Supplied passage:

Microsoft has finally revealed details about its new gaming console, dubbed Project Scorpio, revealing that the hardware is about much more than just raw power and the ability to handle 4K gaming with ease.

Rather than simply introduce an upgraded console with very minor tweaks and additions, Microsoft has stayed true to its performance targets outlined at last year’s E3 by introducing a custom-designed GPU which sits alongside 12GB of fast GDDR5 memory and an entirely custom eight-core CPU.

We may have had relatively recent upgrades to Microsoft’s own console in the form of Xbox One S, as well as a new PlayStation 4 Slim and PlayStation 4 Pro console releasing after that, but none of those upgrades have really offered anything revolutionary, which appears to be what Microsoft is aiming for with Project Scorpio.

Rather than pushing out new hardware which makes hefty promises – which is what consumers feel was the case with Sony’s PlayStation 4 Pro when it transpired that it come equipped with an array of visual issues – Microsoft is looking to take console gaming to the next level with a set of specifications and advancements never before witnessed in a video-gaming console:

  • GPU: 40 customized compute units at 1172MHz
  • CPU: 8 custom x86 cores clocked at 2.3GHz
  • Internal Memory: The aforementioned 12GB GDDR5
  • Memory Bandwidth: 326 GB/s
  • Internal Hard Drive: 1TB 2.5-inch
  • Optical Drive Experience: 4K UHD Blu-ray

For those that simply look at numbers and words and fail to relate those back to real-world experiences, the new 8 custom x86 cores found in Project Scorpio is equatable 31-percent increase in speed over Microsoft’s current Xbox One hardware. With Project Scorpio, Microsoft is looking at the wider and bigger picture, rather than purely focusing on generating the necessary power to competently handle fluid native 4K gaming at 60fps, as Group Program Director of the Xbox Core Platform, Kevin Gammill, highlights:

To me, [4K] means a very specific set of things. It’s a lot more than delivering than those eight-million-plus pixels to the screen while playing games. It’s about delivering those pixels with 4K assets, so they look great. It’s about delivering those pixels with HDR and wide colour gamut fidelity. It’s about delivering those pixels with no loss of frame-rate compared to the 1080p version of that title – that’s super-important to us. Spatial audio adds to the immersive experience as well: to truly land that gameplay experience, it’s not just about what you see, but what you hear.

Problem set:
a - Based on the Project Scorpio article, is each statement true? Answer yes or no, and quote the words that decide it.
(i) The console has 12GB of GDDR5 memory.
(ii) The CPU cores are clocked at 2.5GHz.
(iii) The optical drive plays 4K UHD Blu-ray discs.
b - According to the Project Scorpio article, what position does Kevin Gammill hold?
c - Summarize the Project Scorpio article in two sentences.
Rely only on the Project Scorpio article for these answers.

Data:
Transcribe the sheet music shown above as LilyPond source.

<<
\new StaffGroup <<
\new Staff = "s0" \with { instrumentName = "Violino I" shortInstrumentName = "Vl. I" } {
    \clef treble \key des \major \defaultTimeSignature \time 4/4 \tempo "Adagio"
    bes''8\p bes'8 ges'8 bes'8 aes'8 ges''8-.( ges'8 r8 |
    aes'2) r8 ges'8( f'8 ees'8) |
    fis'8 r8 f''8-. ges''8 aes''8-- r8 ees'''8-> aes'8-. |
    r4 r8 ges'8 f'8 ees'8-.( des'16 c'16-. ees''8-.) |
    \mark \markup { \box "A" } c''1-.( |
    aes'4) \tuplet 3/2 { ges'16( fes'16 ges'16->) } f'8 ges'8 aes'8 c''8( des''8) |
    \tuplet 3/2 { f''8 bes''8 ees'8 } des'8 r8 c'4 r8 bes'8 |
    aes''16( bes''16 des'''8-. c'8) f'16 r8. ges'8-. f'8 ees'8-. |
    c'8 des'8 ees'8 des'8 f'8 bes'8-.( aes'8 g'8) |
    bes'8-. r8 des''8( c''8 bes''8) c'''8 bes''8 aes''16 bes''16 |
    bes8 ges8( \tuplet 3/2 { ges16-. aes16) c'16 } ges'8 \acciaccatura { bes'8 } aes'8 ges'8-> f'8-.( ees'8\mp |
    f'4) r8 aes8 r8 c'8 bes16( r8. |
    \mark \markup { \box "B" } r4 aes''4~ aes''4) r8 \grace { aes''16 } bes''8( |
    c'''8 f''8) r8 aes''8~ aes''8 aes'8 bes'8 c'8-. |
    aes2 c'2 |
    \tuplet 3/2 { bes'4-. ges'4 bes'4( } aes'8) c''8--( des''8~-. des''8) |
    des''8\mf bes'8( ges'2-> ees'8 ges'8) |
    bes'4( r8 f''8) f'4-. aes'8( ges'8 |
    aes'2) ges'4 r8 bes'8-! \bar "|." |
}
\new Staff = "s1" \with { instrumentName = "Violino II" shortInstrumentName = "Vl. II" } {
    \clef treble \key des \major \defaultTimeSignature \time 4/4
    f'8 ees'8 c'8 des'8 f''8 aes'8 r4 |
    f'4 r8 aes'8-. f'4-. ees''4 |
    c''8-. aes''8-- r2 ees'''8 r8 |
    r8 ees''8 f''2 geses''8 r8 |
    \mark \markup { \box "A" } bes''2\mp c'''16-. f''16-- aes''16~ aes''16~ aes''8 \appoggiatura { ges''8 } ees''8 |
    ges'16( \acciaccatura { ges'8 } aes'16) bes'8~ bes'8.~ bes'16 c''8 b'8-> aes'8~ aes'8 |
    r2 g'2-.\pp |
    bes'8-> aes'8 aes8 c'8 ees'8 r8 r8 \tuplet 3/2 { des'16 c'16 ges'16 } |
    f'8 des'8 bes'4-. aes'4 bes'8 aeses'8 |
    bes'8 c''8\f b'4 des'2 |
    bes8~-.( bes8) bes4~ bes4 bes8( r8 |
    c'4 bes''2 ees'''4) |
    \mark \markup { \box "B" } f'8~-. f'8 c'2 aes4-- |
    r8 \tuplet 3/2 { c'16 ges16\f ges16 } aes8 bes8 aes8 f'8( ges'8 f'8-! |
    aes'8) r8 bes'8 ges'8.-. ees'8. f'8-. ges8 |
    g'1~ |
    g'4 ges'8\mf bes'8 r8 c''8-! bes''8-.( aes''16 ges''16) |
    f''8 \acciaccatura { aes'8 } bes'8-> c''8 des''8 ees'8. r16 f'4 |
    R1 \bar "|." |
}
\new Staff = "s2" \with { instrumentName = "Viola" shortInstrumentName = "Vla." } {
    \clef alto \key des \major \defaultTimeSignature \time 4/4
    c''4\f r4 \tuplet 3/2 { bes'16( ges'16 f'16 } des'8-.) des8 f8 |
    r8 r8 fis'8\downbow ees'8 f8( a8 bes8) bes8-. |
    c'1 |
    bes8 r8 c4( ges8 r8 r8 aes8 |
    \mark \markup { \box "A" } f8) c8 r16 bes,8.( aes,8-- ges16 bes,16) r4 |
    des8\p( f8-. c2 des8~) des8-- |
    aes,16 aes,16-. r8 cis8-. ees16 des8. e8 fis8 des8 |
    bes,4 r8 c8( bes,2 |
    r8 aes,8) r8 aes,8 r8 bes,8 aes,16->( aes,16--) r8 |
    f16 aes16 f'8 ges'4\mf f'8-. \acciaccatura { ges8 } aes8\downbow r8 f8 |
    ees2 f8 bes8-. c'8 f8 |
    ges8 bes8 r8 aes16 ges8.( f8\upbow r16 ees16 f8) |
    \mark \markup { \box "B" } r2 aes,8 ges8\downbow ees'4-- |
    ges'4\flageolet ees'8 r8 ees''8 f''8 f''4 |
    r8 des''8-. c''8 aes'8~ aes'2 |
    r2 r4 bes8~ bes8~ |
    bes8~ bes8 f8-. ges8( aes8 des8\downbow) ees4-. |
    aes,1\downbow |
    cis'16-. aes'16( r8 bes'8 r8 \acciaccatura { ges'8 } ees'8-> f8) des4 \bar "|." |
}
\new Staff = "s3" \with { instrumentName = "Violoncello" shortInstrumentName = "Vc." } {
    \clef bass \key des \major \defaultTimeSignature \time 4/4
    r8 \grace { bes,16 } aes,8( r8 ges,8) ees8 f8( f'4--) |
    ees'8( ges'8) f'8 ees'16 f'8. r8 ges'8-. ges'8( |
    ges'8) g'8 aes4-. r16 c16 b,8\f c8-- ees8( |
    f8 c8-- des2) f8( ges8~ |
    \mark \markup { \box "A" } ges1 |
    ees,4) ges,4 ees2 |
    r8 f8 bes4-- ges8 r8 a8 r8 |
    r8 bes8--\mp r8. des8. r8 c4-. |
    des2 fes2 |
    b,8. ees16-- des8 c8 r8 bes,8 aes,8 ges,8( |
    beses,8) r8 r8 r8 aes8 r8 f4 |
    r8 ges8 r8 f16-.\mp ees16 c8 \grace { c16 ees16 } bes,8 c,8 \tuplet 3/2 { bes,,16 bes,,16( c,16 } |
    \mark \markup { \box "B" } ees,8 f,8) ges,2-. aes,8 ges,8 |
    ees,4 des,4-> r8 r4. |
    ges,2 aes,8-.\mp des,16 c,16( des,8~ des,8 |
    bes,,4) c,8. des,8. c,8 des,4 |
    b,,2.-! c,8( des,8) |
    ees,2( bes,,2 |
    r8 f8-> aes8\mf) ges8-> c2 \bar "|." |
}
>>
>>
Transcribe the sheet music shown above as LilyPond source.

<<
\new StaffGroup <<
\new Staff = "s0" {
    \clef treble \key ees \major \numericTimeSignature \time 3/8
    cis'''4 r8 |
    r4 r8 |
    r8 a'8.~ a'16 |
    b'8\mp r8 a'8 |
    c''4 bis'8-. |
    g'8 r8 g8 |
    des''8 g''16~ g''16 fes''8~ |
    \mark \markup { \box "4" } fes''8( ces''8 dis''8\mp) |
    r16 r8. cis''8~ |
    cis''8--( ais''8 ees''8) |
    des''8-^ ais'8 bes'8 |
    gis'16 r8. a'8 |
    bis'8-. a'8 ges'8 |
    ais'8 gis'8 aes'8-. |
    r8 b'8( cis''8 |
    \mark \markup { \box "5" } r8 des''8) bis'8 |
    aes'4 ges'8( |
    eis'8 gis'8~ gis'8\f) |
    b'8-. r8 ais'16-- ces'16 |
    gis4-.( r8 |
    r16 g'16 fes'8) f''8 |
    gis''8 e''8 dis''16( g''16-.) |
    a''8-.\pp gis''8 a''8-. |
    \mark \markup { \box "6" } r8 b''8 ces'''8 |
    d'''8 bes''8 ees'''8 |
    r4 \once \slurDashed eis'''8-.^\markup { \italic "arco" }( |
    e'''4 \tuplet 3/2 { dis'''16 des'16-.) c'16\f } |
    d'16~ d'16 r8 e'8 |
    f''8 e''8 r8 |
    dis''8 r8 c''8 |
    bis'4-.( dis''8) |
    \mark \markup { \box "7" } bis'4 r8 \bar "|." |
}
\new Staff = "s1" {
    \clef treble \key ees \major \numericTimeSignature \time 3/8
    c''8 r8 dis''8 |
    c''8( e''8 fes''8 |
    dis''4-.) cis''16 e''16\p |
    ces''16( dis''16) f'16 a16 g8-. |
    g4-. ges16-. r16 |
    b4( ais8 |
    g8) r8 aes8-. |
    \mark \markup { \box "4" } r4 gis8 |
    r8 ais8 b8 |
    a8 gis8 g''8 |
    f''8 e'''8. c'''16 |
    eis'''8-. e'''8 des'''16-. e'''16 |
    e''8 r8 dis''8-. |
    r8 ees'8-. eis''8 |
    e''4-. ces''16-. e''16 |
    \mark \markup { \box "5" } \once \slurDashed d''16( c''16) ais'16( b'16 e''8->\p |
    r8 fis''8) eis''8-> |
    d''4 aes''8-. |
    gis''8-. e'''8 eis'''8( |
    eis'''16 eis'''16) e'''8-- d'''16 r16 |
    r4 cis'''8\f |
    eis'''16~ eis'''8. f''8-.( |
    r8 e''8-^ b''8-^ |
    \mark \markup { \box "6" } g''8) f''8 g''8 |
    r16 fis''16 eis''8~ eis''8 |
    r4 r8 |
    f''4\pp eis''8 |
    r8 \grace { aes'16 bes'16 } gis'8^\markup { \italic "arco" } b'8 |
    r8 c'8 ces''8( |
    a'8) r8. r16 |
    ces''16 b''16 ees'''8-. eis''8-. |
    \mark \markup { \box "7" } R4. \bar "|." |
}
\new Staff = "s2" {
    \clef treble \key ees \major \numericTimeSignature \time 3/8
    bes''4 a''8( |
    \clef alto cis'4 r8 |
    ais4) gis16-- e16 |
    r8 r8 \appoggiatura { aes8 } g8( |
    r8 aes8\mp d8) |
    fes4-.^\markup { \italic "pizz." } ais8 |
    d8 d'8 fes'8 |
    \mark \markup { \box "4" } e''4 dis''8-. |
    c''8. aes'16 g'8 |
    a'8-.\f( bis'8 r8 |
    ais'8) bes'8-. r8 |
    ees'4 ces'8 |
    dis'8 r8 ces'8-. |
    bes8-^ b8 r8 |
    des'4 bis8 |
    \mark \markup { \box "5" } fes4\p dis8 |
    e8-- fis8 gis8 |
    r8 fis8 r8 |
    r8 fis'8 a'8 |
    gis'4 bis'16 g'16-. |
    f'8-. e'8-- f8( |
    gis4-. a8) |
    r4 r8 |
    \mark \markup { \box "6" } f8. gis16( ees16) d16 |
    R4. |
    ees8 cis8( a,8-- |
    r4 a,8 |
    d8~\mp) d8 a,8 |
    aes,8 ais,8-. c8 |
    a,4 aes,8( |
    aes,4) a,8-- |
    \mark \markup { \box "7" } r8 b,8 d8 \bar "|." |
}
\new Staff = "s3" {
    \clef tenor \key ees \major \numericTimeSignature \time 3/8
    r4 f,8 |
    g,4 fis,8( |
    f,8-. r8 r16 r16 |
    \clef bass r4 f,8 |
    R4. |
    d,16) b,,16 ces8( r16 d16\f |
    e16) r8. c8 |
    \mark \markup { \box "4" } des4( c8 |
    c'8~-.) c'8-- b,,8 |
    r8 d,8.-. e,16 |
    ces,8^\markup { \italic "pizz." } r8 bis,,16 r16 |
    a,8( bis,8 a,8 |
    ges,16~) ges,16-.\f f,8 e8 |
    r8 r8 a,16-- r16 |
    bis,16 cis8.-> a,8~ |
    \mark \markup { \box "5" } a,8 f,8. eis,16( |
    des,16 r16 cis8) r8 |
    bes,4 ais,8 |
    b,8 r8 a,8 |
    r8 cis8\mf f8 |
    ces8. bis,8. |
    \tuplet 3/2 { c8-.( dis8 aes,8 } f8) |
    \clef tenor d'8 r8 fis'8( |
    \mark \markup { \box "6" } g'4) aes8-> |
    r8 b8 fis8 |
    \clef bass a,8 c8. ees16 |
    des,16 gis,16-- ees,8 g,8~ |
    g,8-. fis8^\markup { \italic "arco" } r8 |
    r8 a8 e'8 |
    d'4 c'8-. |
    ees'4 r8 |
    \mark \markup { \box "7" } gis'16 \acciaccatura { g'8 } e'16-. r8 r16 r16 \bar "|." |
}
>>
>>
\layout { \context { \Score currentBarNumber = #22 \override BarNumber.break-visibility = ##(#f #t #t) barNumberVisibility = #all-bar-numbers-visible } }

Written answers:
a -
(i) Yes: "12GB of fast GDDR5 memory"
(ii) No: "8 custom x86 cores clocked at 2.3GHz"
(iii) Yes: "Optical Drive Experience: 4K UHD Blu-ray"

b - He is Group Program Director of the Xbox Core Platform.

c - Microsoft has revealed details of Project Scorpio, a console with a custom-designed GPU, 12GB of fast GDDR5 memory and a custom eight-core CPU, which aims to be more revolutionary than recent console upgrades. Microsoft is looking beyond the raw power needed for 4K gaming, and Kevin Gammill says 4K also means 4K assets, HDR and wide color gamut, no frame-rate loss compared with 1080p, and spatial audio.